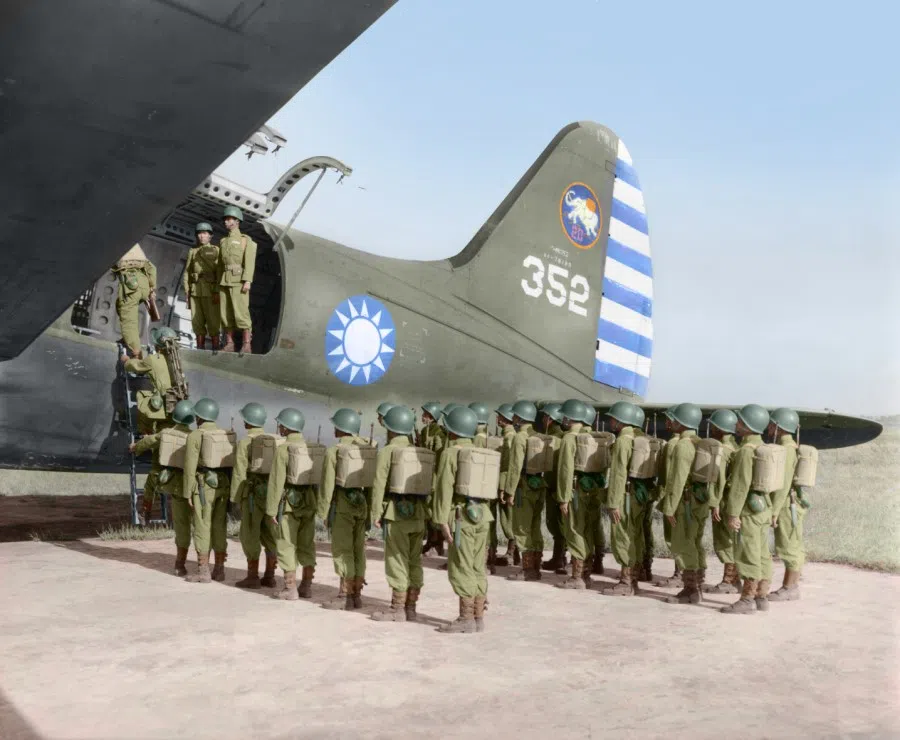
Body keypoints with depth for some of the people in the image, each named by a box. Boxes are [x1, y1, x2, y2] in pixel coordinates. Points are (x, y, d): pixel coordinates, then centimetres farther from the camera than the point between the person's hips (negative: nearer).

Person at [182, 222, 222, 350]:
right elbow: (187, 271, 11)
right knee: (197, 321, 4)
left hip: (210, 290, -4)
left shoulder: (215, 250, 1)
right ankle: (200, 348, 9)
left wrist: (217, 292, -14)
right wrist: (186, 290, 2)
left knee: (213, 320, -5)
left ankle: (215, 348, -1)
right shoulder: (192, 251, 13)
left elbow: (219, 272, -6)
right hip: (195, 290, 4)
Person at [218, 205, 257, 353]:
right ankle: (229, 344, 6)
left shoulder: (246, 240, 0)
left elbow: (250, 262, -10)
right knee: (226, 314, 2)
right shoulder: (223, 241, 18)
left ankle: (246, 345, -9)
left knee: (241, 313, -12)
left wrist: (247, 281, -21)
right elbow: (220, 264, 18)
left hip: (239, 281, -6)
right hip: (225, 282, 6)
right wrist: (219, 284, 13)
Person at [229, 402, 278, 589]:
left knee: (250, 535, 1)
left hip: (253, 493, -6)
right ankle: (269, 576, 12)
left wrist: (235, 497, -6)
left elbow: (239, 473, -13)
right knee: (270, 535, 9)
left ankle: (252, 577, 3)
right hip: (272, 492, 6)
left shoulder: (245, 443, -11)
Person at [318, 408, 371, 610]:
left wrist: (323, 510, -6)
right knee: (358, 549, 11)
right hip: (363, 502, 6)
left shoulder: (334, 451, -11)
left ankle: (345, 595, -1)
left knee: (342, 549, -1)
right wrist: (372, 508, 13)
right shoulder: (367, 448, 5)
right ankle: (357, 594, 15)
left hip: (342, 503, -6)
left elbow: (328, 483, -13)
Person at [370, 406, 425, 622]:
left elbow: (379, 485, -12)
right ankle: (410, 608, 16)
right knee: (414, 560, 10)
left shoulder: (386, 452, -7)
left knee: (397, 560, -2)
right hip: (418, 512, 6)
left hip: (396, 511, -6)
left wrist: (376, 513, -7)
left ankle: (397, 609, 2)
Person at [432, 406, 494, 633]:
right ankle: (478, 618, 13)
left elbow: (445, 488, -15)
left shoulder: (450, 453, -9)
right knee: (478, 568, 10)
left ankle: (466, 618, -2)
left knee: (461, 568, -2)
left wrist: (442, 520, -15)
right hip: (482, 515, 7)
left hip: (462, 516, -7)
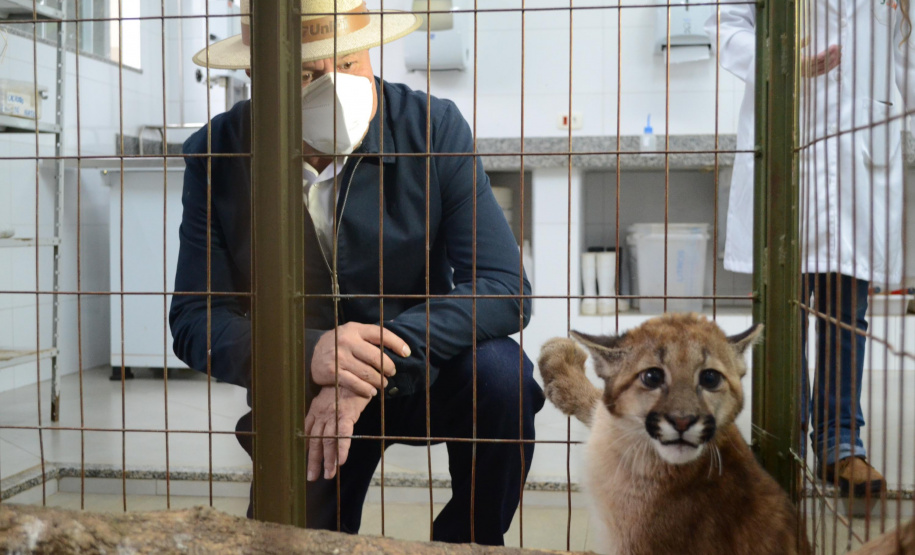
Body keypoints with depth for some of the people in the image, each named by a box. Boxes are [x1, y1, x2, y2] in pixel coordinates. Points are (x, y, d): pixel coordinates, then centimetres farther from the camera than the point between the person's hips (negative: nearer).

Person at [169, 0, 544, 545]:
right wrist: (307, 353, -33)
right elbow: (194, 321, -12)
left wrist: (372, 368, -35)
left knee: (501, 374, -29)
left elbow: (505, 287, -23)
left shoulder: (434, 128, -16)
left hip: (424, 373, -1)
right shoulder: (217, 154, -12)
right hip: (302, 398, 1)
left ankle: (463, 542, -3)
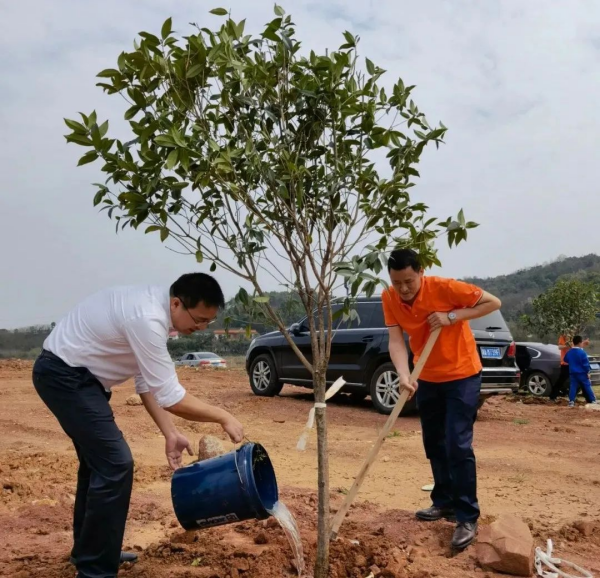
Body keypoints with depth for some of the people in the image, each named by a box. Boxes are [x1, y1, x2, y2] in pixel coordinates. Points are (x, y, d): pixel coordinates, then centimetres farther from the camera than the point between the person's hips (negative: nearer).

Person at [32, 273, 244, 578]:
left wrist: (170, 434, -2)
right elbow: (171, 397, -27)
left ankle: (88, 551, 34)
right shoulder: (147, 318, -29)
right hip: (64, 374, -11)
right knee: (115, 464, -12)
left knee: (98, 459, 19)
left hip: (72, 372, 11)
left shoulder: (153, 307, 2)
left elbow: (148, 382, 4)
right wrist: (223, 417, -15)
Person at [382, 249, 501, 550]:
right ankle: (444, 501, 28)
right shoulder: (389, 298, -11)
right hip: (427, 378, 6)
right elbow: (396, 340, -17)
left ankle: (467, 518, -3)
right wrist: (404, 375, -34)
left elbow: (493, 302, -16)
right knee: (434, 444, 13)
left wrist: (452, 316, -26)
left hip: (462, 375, -5)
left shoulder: (445, 287, -23)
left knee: (458, 445, -11)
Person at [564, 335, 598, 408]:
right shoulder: (582, 352, -14)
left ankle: (571, 401, -4)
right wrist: (588, 372, -5)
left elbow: (566, 360, 21)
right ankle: (593, 401, 9)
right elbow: (586, 363, -12)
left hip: (573, 373, 4)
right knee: (587, 387, 4)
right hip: (582, 373, -4)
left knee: (573, 387, 4)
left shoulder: (569, 352, 4)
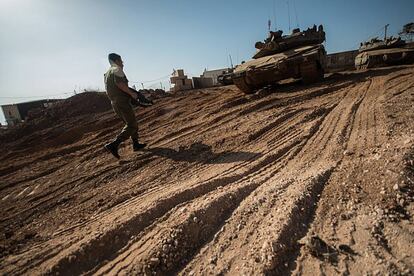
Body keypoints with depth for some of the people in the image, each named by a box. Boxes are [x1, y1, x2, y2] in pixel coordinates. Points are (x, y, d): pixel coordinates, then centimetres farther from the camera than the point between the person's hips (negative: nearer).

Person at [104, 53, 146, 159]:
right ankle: (113, 145, -20)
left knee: (131, 123, 18)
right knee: (131, 125, -10)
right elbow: (119, 83, -24)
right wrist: (132, 93, -16)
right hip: (122, 102, -10)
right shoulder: (117, 70, -6)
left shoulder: (107, 73, 22)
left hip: (114, 103, 10)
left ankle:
______
- Your goal: Word for word, repeat the data above with the pictures left out.

- Result below:
Body keypoints with depth for some of the people in the image, each named by a box. Boxes are [x1, y1, x2, y2] in pixel coordinates. Points are (x, y, d): pixel coordinates, then centimetres farther from the camera than the point between the person's hips (negative: nearer).

Person at [182, 222, 222, 350]:
right elbow: (187, 271, 11)
right knee: (197, 321, 4)
left hip: (210, 290, -4)
left shoulder: (215, 250, 1)
right ankle: (200, 348, 9)
left wrist: (217, 292, -14)
right wrist: (186, 290, 2)
left knee: (213, 320, -5)
left ankle: (215, 348, -1)
right shoulder: (192, 251, 13)
left elbow: (219, 272, -6)
right hip: (195, 290, 4)
Person at [218, 205, 257, 353]:
right ankle: (229, 344, 6)
left shoulder: (246, 240, 0)
left elbow: (250, 262, -10)
right knee: (226, 314, 2)
right shoulder: (223, 241, 18)
left ankle: (246, 345, -9)
left knee: (241, 313, -12)
left wrist: (247, 281, -21)
right elbow: (220, 264, 18)
left hip: (239, 281, -6)
right hip: (225, 282, 6)
right wrist: (219, 284, 13)
Person at [229, 402, 278, 589]:
left knee: (250, 535, 1)
left hip: (253, 493, -6)
right ankle: (269, 576, 12)
left wrist: (235, 497, -6)
left elbow: (239, 473, -13)
right knee: (270, 535, 9)
left ankle: (252, 577, 3)
right hip: (272, 492, 6)
left shoulder: (245, 443, -11)
Person at [318, 408, 371, 610]:
left wrist: (323, 510, -6)
right knee: (358, 549, 11)
right hip: (363, 502, 6)
left shoulder: (334, 451, -11)
left ankle: (345, 595, -1)
left knee: (342, 549, -1)
right wrist: (372, 508, 13)
right shoulder: (367, 448, 5)
right ankle: (357, 594, 15)
left hip: (342, 503, -6)
left elbow: (328, 483, -13)
Person at [370, 406, 425, 622]:
left elbow: (379, 485, -12)
right ankle: (410, 608, 16)
right knee: (414, 560, 10)
left shoulder: (386, 452, -7)
left knee: (397, 560, -2)
right hip: (418, 512, 6)
left hip: (396, 511, -6)
left wrist: (376, 513, -7)
left ankle: (397, 609, 2)
Person at [432, 406, 494, 633]:
right ankle: (478, 618, 13)
left elbow: (445, 488, -15)
left shoulder: (450, 453, -9)
right knee: (478, 568, 10)
left ankle: (466, 618, -2)
left knee: (461, 568, -2)
left wrist: (442, 520, -15)
right hip: (482, 515, 7)
left hip: (462, 516, -7)
Body keypoints with depth for some of the people in the image, each named by a box. Boxes are [x1, y1, x2, y2] in pixel coordinates. Points are (x, y, d): pixel coordinates, then centimetres farther from the camera than the point between the person's hips (negative: nearer).

Person at [169, 0, 544, 545]:
right wrist: (307, 353, -33)
right elbow: (194, 321, -12)
left wrist: (372, 368, -35)
left knee: (501, 374, -29)
left elbow: (505, 287, -23)
left shoulder: (434, 128, -16)
left hip: (424, 373, -1)
right shoulder: (217, 154, -12)
right hip: (302, 398, 1)
left ankle: (463, 542, -3)
Body keypoints with depth for some of the people in the image, each named by a box. Boxes are [x1, y1, x2, y2] in pixel coordinates. Points are (x, y, d): pixel coordinates, then centimetres farther from the camera than the point between the person's hips (negative: nearer).

Person at [32, 273, 244, 578]:
left wrist: (170, 434, -2)
right elbow: (171, 397, -27)
left ankle: (88, 551, 34)
right shoulder: (147, 318, -29)
right hip: (64, 374, -11)
right knee: (115, 464, -12)
left knee: (98, 459, 19)
left hip: (72, 372, 11)
left shoulder: (153, 307, 2)
left elbow: (148, 382, 4)
right wrist: (223, 417, -15)
Person at [382, 249, 501, 550]:
right ankle: (444, 501, 28)
right shoulder: (389, 298, -11)
right hip: (427, 378, 6)
right elbow: (396, 340, -17)
left ankle: (467, 518, -3)
right wrist: (404, 375, -34)
left elbow: (493, 302, -16)
right knee: (434, 444, 13)
left wrist: (452, 316, -26)
left hip: (462, 375, -5)
left shoulder: (445, 287, -23)
left knee: (458, 445, -11)
Person at [564, 335, 598, 408]:
right shoulder: (582, 352, -14)
left ankle: (571, 401, -4)
right wrist: (588, 372, -5)
left elbow: (566, 360, 21)
right ankle: (593, 401, 9)
right elbow: (586, 363, -12)
left hip: (573, 373, 4)
right knee: (587, 387, 4)
right hip: (582, 373, -4)
left knee: (573, 387, 4)
left shoulder: (569, 352, 4)
Body keypoints with depth for some of the people in the image, each named by a box. Boxes are [x1, y1, x2, y2] in pixel coordinates. Points are (x, y, d): pixel coordinates, then centimetres farther from the camera than the point between the person's hips (negative: nearer).

Person at [104, 53, 146, 159]:
right ankle: (113, 145, -20)
left knee: (131, 123, 18)
right knee: (131, 125, -10)
right elbow: (119, 83, -24)
right wrist: (132, 93, -16)
right hip: (122, 102, -10)
right shoulder: (117, 70, -6)
left shoulder: (107, 73, 22)
left hip: (114, 103, 10)
left ankle:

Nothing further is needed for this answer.